Friday, February 21, 2014

In Which Nick Reads Theology Badly

So I am reading Paul Tillich's A History of Christian Thought.  It's for my online seminary class -- I figure that now that Virginia's Constitutional ban on gay marriage has been found unconstitutional that, eventually, there will be a fortune to be made officiating marriages of all kinds once we start down the slippery slope towards man on pumpkin sex.  It's coming people.  May as well cash in.  Really, if Jimmy-Bob wants to marry Clarice the Pumpkin, well, who am I to stand in the way of that?  Especially if they are willing to pay a steep officiant's fee?

Sure sure, there are easier ordinations to obtain, but I've never been about doing things the easy way.  If I did, I would've driven up and down the Appalachian Mountain range instead of walking the whole damn way. Of course, Sammy-John Tibideau's Virtual School for Religious Studies isn't exactly Yale Divinity School, but it's hard enough.

So, where am I?  I've just started, basically, and the early Church theologians are wrestling deeply with the problem of Christ's divinity.  It seems, perhaps, trivial to us, persnickety, but early in the life of the Church it was very important to establish why Christ was so important, what made him different from other mystics or prophets.  If he can't be established as a divine figure, somehow fully God, than maybe Christianity becomes just another movement to spring out of the Hellenistic period of the Jewish religion.

I did read one thing that I found interesting.  It came out of the Apologetic movement, which was an early defense of Christianty against Roman intellectuals.  I may be misreading it or pulling it out of context, but it seems they said that Christianty represents the ultimate truth, and there is no truth that cannot be included in the Christian principle (which for him would be that Christ is the Logos and blah blah blah blah).  

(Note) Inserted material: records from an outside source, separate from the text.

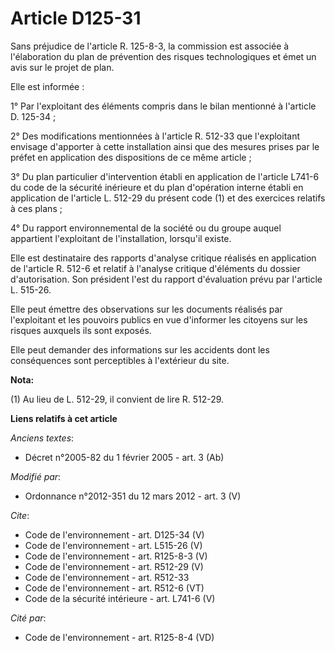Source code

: # Article D125-31

Sans préjudice de l'article R. 125-8-3, la commission est associée à l'élaboration du plan de prévention des risques
technologiques et émet un avis sur le projet de plan. 

Elle est informée : 

1° Par l'exploitant des éléments compris dans le bilan mentionné à l'article D. 125-34 ; 

2° Des modifications mentionnées à l'article R. 512-33 que l'exploitant envisage d'apporter à cette installation ainsi que
des mesures prises par le préfet en application des dispositions de ce même article ; 

3° Du plan particulier d'intervention établi en application de l'article L741-6 du code de la sécurité inérieure et du plan
d'opération interne établi en application de l'article L. 512-29 du présent code (1) et des exercices relatifs à ces plans ; 

4° Du rapport environnemental de la société ou du groupe auquel appartient l'exploitant de l'installation, lorsqu'il existe. 

Elle est destinataire des rapports d'analyse critique réalisés en application de l'article R. 512-6 et relatif à l'analyse
critique d'éléments du dossier d'autorisation. Son président l'est du rapport d'évaluation prévu par l'article L. 515-26. 

Elle peut émettre des observations sur les documents réalisés par l'exploitant et les pouvoirs publics en vue d'informer les
citoyens sur les risques auxquels ils sont exposés. 

Elle peut demander des informations sur les accidents dont les conséquences sont perceptibles à l'extérieur du site.

**Nota:**

(1)  Au lieu de L. 512-29, il convient de lire R. 512-29.

**Liens relatifs à cet article**

_Anciens textes_:

  - Décret n°2005-82 du 1 février 2005 - art. 3 (Ab)

_Modifié par_:

  - Ordonnance n°2012-351 du 12 mars 2012 - art. 3 (V)

_Cite_:

  - Code de l'environnement - art. D125-34 (V)
  - Code de l'environnement - art. L515-26 (V)
  - Code de l'environnement - art. R125-8-3 (V)
  - Code de l'environnement - art. R512-29 (V)
  - Code de l'environnement - art. R512-33
  - Code de l'environnement - art. R512-6 (VT)
  - Code de la sécurité intérieure - art. L741-6 (V)

_Cité par_:

  - Code de l'environnement - art. R125-8-4 (VD)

Tillich said, basically, that what that means is that if there is an existential truth anywhere that cannot be enveloped by Christian thought than Jesus cannot be the Christ.  

I found that to be an interesting idea.  It implies an understanding of God that is big enough to allow for new experiences of our reality to be meshed with Christian thought, a faith supple enough to accommodate, for example, the Theory of Evolution or new understandings of human sexuality.  It may undermine the authority of the Scriptures, but then again if Jesus is truly Christ than God should not, perhaps, be bound by what is ultimately a divinely inspired but all to human document.  

Shhhh!  What's that?  I think it's the ground shaking under me.  Maybe I'm wrong and God has decided to silence the voice of a heretic....

Nope.  I'm just hungry.  Bit of cheese will take care of that.